▶ Task requirements: What this exercise requires is a verbatim reproduction of the data below.

▶ Dataset records:

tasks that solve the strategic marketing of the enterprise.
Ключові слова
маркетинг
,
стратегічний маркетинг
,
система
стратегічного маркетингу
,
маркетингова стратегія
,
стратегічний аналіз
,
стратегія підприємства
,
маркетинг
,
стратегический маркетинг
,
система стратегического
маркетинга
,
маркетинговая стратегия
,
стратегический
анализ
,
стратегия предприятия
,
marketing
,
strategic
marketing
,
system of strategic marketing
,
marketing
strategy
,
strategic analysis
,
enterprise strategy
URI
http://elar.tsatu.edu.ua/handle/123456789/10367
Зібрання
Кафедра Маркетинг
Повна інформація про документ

▶ Solution to this task:
tasks that solve the strategic marketing of the enterprise.
Ключові слова
маркетинг
,
стратегічний маркетинг
,
система
стратегічного маркетингу
,
маркетингова стратегія
,
стратегічний аналіз
,
стратегія підприємства
,
маркетинг
,
стратегический маркетинг
,
система стратегического
маркетинга
,
маркетинговая стратегия
,
стратегический
анализ
,
стратегия предприятия
,
marketing
,
strategic
marketing
,
system of strategic marketing
,
marketing
strategy
,
strategic analysis
,
enterprise strategy
URI
http://elar.tsatu.edu.ua/handle/123456789/10367
Зібрання
Кафедра Маркетинг
Повна інформація про документ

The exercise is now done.